Codex

This guide covers authentication, configuration, and usage of Codex in a sandboxed environment.

Official documentation: Codex CLI

Quick start

Create a sandbox and run Codex for a project directory:

$ sbx run codex ~/my-project

The workspace parameter is optional and defaults to the current directory:

$ cd ~/my-project
$ sbx run codex

Authentication

If you haven't stored an OpenAI credential, sbx run codex prompts you to authenticate on your host before launching the sandbox. The flow runs on the host, so credentials are never exposed inside the sandbox.

To set up authentication ahead of time, choose one of the following methods.

OAuth: Start the OAuth flow on your host with:

$ sbx secret set -g openai --oauth

This opens a browser window for authentication and stores the resulting tokens in your OS keychain.

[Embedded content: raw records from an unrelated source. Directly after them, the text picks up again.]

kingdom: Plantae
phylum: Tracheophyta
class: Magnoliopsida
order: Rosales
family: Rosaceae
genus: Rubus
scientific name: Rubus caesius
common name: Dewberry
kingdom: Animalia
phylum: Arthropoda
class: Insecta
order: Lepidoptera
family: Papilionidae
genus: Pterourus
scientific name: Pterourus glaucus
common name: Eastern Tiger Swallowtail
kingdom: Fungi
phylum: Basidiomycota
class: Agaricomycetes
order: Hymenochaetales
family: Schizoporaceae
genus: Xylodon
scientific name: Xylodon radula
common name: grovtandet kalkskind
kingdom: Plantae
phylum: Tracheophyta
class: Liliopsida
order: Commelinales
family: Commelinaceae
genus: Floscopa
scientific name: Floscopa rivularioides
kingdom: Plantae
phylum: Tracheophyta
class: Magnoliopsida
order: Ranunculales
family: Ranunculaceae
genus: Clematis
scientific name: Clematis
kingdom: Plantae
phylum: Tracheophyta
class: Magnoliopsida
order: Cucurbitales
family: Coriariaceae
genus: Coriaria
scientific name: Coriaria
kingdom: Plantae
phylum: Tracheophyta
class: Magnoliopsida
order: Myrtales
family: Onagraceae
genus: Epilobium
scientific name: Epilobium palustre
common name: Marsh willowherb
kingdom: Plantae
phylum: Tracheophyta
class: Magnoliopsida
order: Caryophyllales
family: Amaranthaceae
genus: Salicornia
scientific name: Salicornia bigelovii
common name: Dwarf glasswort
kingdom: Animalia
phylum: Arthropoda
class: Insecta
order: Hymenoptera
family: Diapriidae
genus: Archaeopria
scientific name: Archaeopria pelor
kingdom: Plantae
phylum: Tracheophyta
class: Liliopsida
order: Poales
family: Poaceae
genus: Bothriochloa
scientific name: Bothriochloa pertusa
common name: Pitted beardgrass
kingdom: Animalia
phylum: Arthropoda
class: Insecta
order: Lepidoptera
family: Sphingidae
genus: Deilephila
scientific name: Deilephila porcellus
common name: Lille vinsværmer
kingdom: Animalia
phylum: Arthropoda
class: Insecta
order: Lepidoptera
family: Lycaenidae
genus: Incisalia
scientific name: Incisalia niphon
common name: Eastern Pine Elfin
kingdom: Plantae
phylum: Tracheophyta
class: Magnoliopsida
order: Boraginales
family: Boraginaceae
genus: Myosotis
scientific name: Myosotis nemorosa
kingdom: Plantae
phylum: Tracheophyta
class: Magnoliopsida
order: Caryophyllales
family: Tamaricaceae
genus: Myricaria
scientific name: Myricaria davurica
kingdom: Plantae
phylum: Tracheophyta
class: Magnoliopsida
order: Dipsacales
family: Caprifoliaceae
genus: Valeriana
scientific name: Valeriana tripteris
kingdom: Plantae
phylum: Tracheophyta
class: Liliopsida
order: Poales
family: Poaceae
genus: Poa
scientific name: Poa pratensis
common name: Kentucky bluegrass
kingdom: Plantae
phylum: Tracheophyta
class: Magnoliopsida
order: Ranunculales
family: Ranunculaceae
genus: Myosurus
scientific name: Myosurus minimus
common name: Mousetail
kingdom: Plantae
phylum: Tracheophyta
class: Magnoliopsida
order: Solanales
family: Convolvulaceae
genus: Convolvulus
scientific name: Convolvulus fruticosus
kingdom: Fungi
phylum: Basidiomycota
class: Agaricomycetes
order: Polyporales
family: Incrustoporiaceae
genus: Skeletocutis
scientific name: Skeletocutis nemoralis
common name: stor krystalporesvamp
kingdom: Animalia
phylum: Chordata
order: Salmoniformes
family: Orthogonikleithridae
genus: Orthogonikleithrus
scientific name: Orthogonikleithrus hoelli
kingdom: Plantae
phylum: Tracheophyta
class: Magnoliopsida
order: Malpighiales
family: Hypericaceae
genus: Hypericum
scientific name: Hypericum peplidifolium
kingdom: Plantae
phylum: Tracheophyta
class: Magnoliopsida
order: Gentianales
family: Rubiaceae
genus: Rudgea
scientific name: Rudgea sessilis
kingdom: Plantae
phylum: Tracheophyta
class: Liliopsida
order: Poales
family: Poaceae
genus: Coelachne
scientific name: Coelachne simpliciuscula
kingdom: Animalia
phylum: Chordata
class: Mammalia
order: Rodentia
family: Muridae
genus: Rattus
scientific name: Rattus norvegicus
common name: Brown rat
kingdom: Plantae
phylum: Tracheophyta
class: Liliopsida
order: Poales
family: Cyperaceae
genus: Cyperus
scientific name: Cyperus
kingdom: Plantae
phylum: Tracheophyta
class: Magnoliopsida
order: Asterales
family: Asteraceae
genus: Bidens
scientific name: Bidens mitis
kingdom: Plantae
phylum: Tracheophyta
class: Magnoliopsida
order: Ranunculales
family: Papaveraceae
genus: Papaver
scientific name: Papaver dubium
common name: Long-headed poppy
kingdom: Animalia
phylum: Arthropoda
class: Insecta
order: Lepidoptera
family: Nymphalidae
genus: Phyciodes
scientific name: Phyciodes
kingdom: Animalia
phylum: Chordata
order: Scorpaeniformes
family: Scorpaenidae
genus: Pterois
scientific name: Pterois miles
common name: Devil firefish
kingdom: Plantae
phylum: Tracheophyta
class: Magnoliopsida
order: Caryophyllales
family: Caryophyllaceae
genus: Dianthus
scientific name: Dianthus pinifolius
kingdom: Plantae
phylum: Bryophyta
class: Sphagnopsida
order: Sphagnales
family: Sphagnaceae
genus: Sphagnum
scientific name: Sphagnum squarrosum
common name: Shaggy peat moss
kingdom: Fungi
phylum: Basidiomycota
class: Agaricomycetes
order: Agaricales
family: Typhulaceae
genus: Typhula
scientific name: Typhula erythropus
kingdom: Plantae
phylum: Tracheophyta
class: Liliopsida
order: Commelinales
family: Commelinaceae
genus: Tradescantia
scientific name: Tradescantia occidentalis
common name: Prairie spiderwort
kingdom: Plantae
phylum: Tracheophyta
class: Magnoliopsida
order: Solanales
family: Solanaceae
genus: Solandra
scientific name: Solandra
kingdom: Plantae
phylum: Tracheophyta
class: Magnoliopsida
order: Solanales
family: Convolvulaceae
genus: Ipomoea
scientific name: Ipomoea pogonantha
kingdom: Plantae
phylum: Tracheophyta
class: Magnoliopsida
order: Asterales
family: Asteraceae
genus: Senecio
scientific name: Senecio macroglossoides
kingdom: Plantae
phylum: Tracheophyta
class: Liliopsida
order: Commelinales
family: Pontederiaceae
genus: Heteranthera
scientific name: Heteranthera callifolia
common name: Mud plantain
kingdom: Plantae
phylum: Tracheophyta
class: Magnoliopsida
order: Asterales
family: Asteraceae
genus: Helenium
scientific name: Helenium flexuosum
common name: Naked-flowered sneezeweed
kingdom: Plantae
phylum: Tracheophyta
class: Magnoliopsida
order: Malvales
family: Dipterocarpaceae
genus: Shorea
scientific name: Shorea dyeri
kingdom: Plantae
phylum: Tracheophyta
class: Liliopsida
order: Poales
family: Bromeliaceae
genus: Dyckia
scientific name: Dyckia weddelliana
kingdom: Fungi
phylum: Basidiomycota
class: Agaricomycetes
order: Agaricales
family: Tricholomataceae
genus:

The OAuth flow runs on the host, not inside the sandbox, so browser-based authentication works without any extra setup.

API key: Store your OpenAI API key using stored secrets:

$ sbx secret set -g openai

Alternatively, export the OPENAI_API_KEY environment variable in your shell before running the sandbox.

See Credentials for more details.

Configuration

Sandboxes don't pick up user-level configuration from your host, such as ~/.codex. Only project-level configuration in the working directory is available inside the sandbox. See Why doesn't the sandbox use my user-level agent configuration? for workarounds.

Default startup command

Without extra args, the sandbox runs:

codex --dangerously-bypass-approvals-and-sandbox

Args after -- replace these defaults rather than being appended. To keep the flag, include it yourself:

$ sbx run codex -- --dangerously-bypass-approvals-and-sandbox "fix the build"

Base image

Template: docker/sandbox-templates:codex

See Customize to pre-install tools or customize this environment.